TAREFAS OBRIGATÓRIAS
- A) Repita sem alterações a parte do excerto sobre Brasil e Portugal que começa nas palavras "Ambos são países" e vai até as palavras "esperança nos demais.", inclusive.
- B) Diga se cada afirmação abaixo está de acordo com o excerto sobre Brasil e Portugal, respondendo sim ou não e citando literalmente as palavras do excerto que decidem a resposta: (i) Brasil e Portugal são apresentados como países de articulação; (ii) Portugal ainda não está enquadrado na Europa da União; (iii) o relacionamento de Portugal com o Brasil pode ser desperdiçado sem prejuízo.
- C) Escreva a continuação do excerto sobre Brasil e Portugal a partir da última frase apresentada.

EXCERTO
################
Brasile Portugal, cada qual a seu modo, encontram-se vivendo encruzilhadas históricas que conhecem muitos pontos de contacto e de convergência.
Ambos são países de articulação.
Ambos são espaços privilegiados de contacto com outras nações, com outras realidades.
Ambos pontificam, cada qual em sua margem, com acrescidas responsabilidades, na geografia do chamado Oceano moreno onde se destaca uma África que parece ter sido esquecida pelos deuses, olvidada pela Providência, permanentemente à espera que dela se lembrem aqueles que, por pouco que lhes sobre, sempre terão infinitamente mais do que os que mais não têm senão a esperança nos demais.
Portugal, já plenamente enquadrado numa Europa chamada da União para qual aporta como um dos seus mais preciosos activos e contributos justamente essa histórica vocação intercultural, tem no seu relacionamento privilegiado com o Brasil um capital fundamental que em nome das gerações vindouras não poderá ser desperdiçado nem mal-baratado.
################
REGISTROS FORNECIDOS
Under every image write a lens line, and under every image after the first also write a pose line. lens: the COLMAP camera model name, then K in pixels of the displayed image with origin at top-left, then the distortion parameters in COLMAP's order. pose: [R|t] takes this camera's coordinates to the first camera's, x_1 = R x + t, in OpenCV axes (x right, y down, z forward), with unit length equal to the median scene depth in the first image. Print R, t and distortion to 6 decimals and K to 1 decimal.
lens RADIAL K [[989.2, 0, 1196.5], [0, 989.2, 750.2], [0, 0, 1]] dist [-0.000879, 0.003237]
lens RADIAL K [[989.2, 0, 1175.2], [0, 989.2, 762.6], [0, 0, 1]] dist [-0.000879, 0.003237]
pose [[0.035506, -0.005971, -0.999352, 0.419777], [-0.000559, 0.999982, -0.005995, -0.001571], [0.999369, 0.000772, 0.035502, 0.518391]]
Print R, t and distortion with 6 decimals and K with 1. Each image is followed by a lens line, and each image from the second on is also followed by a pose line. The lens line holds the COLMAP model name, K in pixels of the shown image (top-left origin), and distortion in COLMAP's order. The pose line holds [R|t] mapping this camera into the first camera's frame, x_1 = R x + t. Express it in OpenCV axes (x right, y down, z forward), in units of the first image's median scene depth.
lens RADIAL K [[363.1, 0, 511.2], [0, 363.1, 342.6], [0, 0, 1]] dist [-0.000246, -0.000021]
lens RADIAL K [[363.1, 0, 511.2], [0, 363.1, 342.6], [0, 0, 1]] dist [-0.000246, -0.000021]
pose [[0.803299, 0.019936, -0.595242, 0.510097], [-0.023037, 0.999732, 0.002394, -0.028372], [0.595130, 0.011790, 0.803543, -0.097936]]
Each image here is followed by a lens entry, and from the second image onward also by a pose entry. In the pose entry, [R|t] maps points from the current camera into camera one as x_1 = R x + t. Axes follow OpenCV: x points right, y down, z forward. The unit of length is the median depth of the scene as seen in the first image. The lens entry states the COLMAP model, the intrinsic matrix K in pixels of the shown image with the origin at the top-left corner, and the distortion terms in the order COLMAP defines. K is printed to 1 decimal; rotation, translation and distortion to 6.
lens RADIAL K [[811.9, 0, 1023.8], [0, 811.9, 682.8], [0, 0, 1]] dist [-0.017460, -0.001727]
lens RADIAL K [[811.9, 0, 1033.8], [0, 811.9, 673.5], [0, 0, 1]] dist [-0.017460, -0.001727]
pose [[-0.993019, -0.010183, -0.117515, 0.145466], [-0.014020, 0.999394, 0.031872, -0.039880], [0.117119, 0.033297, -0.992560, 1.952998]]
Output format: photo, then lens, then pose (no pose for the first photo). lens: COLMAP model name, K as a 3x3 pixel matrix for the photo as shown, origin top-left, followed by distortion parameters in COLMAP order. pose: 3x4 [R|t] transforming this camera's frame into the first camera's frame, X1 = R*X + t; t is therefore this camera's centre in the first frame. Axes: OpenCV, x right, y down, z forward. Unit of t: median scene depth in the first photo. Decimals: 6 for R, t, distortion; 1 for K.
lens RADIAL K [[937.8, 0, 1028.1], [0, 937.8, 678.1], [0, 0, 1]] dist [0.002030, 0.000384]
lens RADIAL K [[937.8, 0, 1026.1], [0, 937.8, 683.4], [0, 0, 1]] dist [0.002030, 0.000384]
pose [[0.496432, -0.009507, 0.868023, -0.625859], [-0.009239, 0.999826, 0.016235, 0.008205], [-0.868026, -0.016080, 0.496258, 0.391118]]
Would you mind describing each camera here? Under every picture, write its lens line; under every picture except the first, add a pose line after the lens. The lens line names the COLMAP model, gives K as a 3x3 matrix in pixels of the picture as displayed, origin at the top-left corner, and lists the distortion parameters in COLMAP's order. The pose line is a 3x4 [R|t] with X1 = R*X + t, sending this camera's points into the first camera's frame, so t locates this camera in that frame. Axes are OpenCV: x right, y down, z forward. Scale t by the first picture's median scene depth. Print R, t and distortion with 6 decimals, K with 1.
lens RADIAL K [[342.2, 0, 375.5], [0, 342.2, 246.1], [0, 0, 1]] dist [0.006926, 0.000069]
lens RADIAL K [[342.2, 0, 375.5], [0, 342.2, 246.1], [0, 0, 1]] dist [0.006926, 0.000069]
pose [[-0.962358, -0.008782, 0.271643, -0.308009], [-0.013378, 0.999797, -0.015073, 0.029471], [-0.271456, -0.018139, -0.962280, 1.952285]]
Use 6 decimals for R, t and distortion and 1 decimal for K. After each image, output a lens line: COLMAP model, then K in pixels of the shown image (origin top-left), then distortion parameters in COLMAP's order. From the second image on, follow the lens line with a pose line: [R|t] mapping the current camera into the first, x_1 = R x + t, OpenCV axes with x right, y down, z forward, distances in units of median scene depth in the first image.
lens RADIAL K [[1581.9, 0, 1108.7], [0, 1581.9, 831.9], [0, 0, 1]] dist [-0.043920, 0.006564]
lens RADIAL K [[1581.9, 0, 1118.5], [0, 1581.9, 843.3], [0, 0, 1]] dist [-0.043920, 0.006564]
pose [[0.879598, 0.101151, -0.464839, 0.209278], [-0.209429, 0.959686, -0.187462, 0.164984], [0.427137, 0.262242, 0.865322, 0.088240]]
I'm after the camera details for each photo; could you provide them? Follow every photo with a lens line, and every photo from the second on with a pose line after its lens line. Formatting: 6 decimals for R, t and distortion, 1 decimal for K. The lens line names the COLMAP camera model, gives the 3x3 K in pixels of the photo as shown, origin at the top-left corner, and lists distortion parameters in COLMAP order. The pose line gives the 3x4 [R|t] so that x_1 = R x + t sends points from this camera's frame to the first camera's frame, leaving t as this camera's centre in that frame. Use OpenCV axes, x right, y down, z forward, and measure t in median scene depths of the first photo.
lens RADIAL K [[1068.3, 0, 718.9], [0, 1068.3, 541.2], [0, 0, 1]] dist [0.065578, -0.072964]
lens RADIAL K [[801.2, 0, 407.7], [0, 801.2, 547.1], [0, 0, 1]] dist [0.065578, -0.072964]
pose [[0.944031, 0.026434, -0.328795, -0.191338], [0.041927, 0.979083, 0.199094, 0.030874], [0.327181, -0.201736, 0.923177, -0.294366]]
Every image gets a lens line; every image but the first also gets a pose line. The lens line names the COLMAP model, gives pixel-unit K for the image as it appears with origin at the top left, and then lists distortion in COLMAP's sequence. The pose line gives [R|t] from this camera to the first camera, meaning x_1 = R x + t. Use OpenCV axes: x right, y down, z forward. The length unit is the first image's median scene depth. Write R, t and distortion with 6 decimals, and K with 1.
################
RESPOSTAS EM ORDEM
- A)
Ambos são países de articulação.
Ambos são espaços privilegiados de contacto com outras nações, com outras realidades.
Ambos pontificam, cada qual em sua margem, com acrescidas responsabilidades, na geografia do chamado Oceano moreno onde se destaca uma África que parece ter sido esquecida pelos deuses, olvidada pela Providência, permanentemente à espera que dela se lembrem aqueles que, por pouco que lhes sobre, sempre terão infinitamente mais do que os que mais não têm senão a esperança nos demais.

- B)
(i) Sim: "Ambos são países de articulação."
(ii) Não: "Portugal, já plenamente enquadrado numa Europa chamada da União"
(iii) Não: "um capital fundamental que em nome das gerações vindouras não poderá ser desperdiçado nem mal-baratado"

- C)
O Brasil, fundador e indispensável trave-mestra de um Mercosul ainda em busca de uma completa definição estratégica, tem a oferecer aos seus vizinhos e parceiros, para além de muitas riquezas naturais com que a Providência prodigamente o dotou, a sua especial relação com Portugal como privilegiada porta de entrada para um necessário relacionamento com o velho mundo.
É assim, em torno dos grandes espaços nascentes, que se estrutura a ordem nova do mundo em que vivemos, do mundo dito globalizado.
Mas engana-se quem pensa que pelo facto de o mundo em que nos é dado viver ser, cada vez mais, um mundo globalizado, tudo o que é relevante se passa ao nível das super e das macro estruturas, estando dispensadas as actuações concretas dos diferentes movimentos da sociedade civil.
Diria que bem pelo contrário.
A globalização não mundializou apenas conflitos; também internacionalizou as respostas e as soluções para esses mesmos conflitos.
Não curou de superar assimetrias; não raro acentuou as desigualdades.
Não eliminou diferenças económicas; antes evidenciou com frequência desigualdades entre um norte rico e um sul pobre, fazendo emergir uma geografia da fome a sul que, a norte, é mal compreendida e quantas vezes não percebida.
Ora, é neste mundo de contrastes, nesta civilização de paradoxos, que enquanto movimento da sociedade civil, enquanto rotários, somos chamados a actuar, somos convocados a agir.
Pela frente abrem-se-nos inúmeras oportunidades e incontáveis desafios: saibamos ter a necessária inteligência e o suficiente discernimento para lhes dar as respostas que as nossas comunidades esperam de nós.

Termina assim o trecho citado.